What is expected
Tell how many lines in the following entries include the word "bahwa", giving the figure alone.
Source material Block Start
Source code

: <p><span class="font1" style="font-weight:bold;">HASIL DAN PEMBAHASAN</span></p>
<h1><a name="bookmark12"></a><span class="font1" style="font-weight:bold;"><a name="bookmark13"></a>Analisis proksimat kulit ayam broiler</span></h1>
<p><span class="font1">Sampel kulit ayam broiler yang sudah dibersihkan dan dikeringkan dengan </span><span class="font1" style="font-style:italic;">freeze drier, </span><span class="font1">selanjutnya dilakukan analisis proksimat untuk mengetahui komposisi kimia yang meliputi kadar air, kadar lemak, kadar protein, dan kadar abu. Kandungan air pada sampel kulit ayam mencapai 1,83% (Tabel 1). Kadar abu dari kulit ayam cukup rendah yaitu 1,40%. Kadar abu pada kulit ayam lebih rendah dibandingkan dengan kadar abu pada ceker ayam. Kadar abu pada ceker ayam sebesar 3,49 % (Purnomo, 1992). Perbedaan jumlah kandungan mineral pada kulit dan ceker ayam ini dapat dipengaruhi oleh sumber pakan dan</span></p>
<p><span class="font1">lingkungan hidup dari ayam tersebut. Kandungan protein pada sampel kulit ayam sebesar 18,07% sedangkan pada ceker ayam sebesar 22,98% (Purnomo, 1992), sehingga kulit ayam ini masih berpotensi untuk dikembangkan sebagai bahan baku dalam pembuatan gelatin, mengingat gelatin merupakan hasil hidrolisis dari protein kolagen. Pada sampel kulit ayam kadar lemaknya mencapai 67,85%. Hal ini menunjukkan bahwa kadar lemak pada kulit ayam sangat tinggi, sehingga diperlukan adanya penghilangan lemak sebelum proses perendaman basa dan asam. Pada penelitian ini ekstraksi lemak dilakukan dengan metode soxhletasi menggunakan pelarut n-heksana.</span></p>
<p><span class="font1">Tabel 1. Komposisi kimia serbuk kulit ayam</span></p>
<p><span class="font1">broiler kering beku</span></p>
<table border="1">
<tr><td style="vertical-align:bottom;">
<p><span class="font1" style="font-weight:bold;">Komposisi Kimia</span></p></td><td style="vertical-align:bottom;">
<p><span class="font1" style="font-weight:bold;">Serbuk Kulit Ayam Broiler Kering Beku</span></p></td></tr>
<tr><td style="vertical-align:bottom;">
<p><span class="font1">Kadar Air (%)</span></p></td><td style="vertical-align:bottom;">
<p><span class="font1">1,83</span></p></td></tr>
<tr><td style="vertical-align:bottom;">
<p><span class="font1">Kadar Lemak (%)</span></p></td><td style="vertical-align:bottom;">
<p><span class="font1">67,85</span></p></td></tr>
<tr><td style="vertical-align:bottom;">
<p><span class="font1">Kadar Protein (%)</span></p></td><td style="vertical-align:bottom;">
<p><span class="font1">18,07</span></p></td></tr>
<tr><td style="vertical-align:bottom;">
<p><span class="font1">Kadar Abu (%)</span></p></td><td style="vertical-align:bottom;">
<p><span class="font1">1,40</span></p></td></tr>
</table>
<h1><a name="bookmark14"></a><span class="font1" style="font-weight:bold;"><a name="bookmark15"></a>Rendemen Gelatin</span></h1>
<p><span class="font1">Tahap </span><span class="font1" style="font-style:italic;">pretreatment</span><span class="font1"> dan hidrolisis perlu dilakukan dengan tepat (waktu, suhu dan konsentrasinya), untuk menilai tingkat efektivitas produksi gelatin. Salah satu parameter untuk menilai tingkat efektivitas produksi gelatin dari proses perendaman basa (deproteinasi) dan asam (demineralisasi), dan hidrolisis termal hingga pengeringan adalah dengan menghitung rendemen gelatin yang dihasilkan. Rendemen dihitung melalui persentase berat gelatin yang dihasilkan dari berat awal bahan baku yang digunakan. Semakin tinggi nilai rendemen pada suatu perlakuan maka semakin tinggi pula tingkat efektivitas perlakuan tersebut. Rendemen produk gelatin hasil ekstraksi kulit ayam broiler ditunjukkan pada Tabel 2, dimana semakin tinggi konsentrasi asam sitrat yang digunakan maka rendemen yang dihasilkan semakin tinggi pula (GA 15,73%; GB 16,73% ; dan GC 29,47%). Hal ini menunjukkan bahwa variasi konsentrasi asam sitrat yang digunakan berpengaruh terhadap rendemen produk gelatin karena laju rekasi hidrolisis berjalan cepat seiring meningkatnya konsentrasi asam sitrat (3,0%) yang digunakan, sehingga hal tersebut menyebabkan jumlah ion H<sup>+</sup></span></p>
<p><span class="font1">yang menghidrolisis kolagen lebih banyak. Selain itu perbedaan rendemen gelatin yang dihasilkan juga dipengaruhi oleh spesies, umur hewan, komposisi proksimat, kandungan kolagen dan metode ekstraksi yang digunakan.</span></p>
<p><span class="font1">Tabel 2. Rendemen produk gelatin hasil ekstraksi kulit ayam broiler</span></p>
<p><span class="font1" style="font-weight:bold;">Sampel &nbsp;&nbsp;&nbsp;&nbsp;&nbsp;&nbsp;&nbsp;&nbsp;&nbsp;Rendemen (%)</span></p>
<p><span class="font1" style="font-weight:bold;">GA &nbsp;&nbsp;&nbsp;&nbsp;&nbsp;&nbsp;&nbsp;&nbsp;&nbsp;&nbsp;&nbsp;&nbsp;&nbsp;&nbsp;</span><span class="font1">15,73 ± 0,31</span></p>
Source material Block End
Result
2